Boring as hell, but otherwise great! Beautiful photography, and I liked the gimmick of oversaturated colors. Coney Island looks great, and tremendous detail went into the set design, down to the vaseline glass on the kitchen table. As usual, the music is really swell. Impeccable performances by a truly great cast. If only they had had a good script to work with! At this point Woody should hire a ghostwriter.
Sorry McDormand, Streep, Mary J, Rooney, Robin Wright, it will be next to impossible to not give the Oscar to Winslet (and she has two Oscar-worthy performances this year alone: also 'The Mountain Between Us'). She is a powerhouse. I swear this woman emits light in the form of acting radiation. That last sequence has a Garbo-stare quality to it that will haunt you for years. Best actress in the biz, bar N O N E ! <3
A drama in Technicolor. Mobsters, arsons, alcohol and threatening skies form the hostile bunch that the 'Wonder Wheel' characters have to face. 'Interiors' was Allen's first serious film, this one could be named 'Exteriors'. Thus, we comme full circle. Strongly recommended.
Unravels into 'Baby Jane' levels of hysteria in its final act, becoming shrill when it should've been sensitive. While Café Society is generally better, I enjoyed the meta-theatricality of Allen's latest, in which he pushes the artificiality of the cinematic form the furthest since Shadows & Fog. It's almost exactly the film Fassbinder would've made had he gone to Hollywood in 1982, with obvious similarities to Lola.

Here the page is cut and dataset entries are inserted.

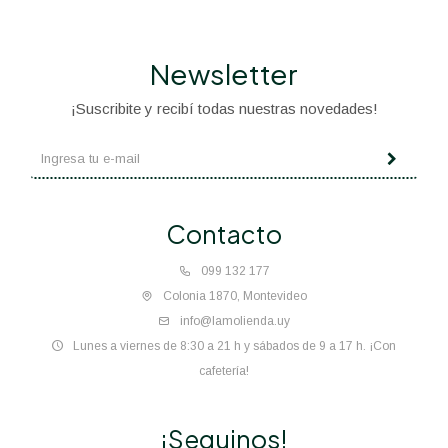
Newsletter
¡Suscribite y recibí todas nuestras novedades!
Contacto
099 132 177
Colonia 1870, Montevideo
info@lamolienda.uy
Lunes a viernes de 8:30 a 21 h y sábados de 9 a 17 h. ¡Con
cafetería!
¡Seguinos!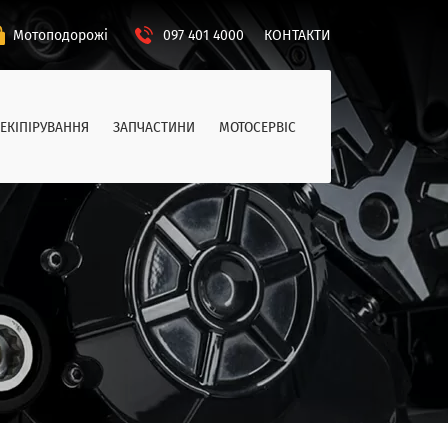
Мотоподорожі
097 401 4000
КОНТАКТИ
ЕКІПІРУВАННЯ
ЗАПЧАСТИНИ
МОТОСЕРВІС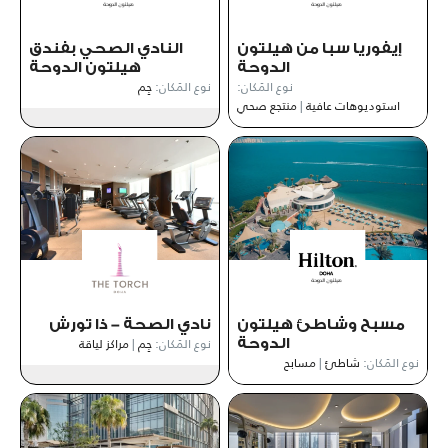
إيفوريا سبا من هيلتون
النادي الصحي بفندق
الدوحة
هيلتون الدوحة
نوع المَكان:
نوع المَكان:
جِم
استوديوهات عافية
|
منتجع صحي
مسبح وشاطئ هيلتون
نادي الصحة - ذا تورش
نوع المَكان:
جِم
|
مراكز لياقة
الدوحة
نوع المَكان:
شاطئ
|
مسابح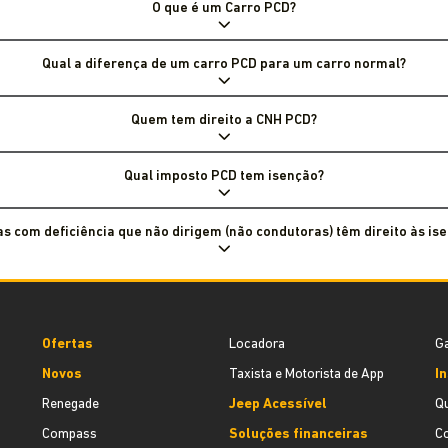
O que é um Carro PCD?
Qual a diferença de um carro PCD para um carro normal?
Quem tem direito a CNH PCD?
Qual imposto PCD tem isenção?
s com deficiência que não dirigem (não condutoras) têm direito às is
Ofertas
Locadora
Ga
Novos
Taxista e Motorista de App
In
Renegade
Jeep Acessível
Q
Compass
Soluções financeiras
C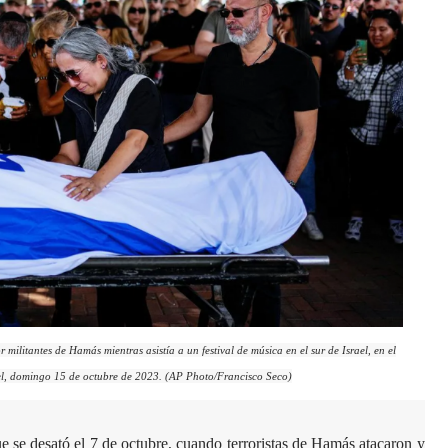
militantes de Hamás mientras asistía a un festival de música en el sur de Israel, en el
el, domingo 15 de octubre de 2023. (AP Photo/Francisco Seco)
ue se desató el 7 de octubre, cuando terroristas de Hamás atacaron y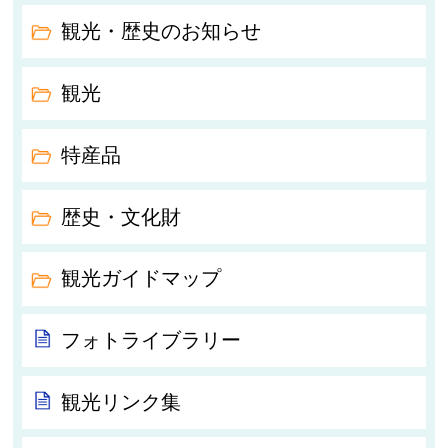
観光・歴史のお知らせ
観光
特産品
歴史・文化財
観光ガイドマップ
フォトライブラリー
観光リンク集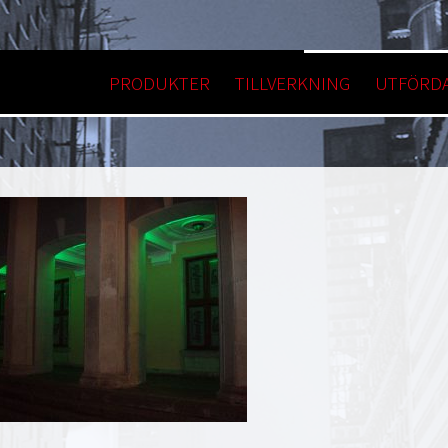
PRODUKTER
TILLVERKNING
UTFÖRDA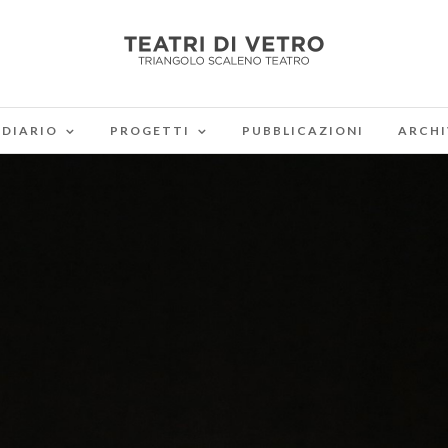
DIARIO
PROGETTI
PUBBLICAZIONI
ARCHI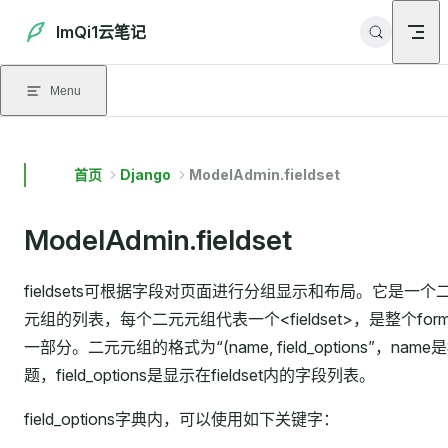
Skip to content
ImQi1云笔记
Menu
首页
Django
ModelAdmin.fieldset
ModelAdmin.fieldset
fieldsets可根据字段对页面进行分组显示和布局。它是一个
元组的列表，每个二元元组代表一个<fieldset>，是整个for
一部分。二元元组的格式为“(name, field_options”，name
题，field_options是显示在fieldset内的字段列表。
field_options字典内，可以使用如下关键字：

This shrill and often depressing melodrama from Woody Allen does its cast no favours and results in Allen's worst since 'To Rome with Love'. However if one can remove the script and actors this is one beautiful picture featuring excellent set design, costumes, art direction and stellar cinematography from master Vittorio Storaro. Winslet is wasted here with an underwritten role and the supporting cast flounder.
The conundrum continues: should great actors separate the art and the artist and work with Woody Allen on projects hoping to learn of his mastery, or are they complicit with the alleged abuses that have never been brought to trial against the auteur by participating in his creative projects? As for 'Wonder Wheel', neither Allen's worst nor best.
Digital. Loquasto's Coney Island's recreation is exquisite but Storaro's obviously saturated cinematography don't reach the level of what he has achieved in Coppola's "One From the Heart"; not even the fact that this overdose of naturalism, sometimes enjoyable, can go beyond a possible Allen's approach to a modus and universe that is his only but here in a secure application mode, equally saturated with music.
I am genuinely shocked by how incredible WONDER WHEEL is. This despite the fact that it is full of, you know, terrible Woody Allen dialogue. Basic dramatic engineering, however: sublime. Though aggressively beholden to theatrical models (O'Neill, Williams, Chayefsky, Odets) it is nonetheless screamingly cinematic. Looks like late Fassbinder, but w/ pinpoint camera moves. Winslet, not exactly bad, is kinda out to sea.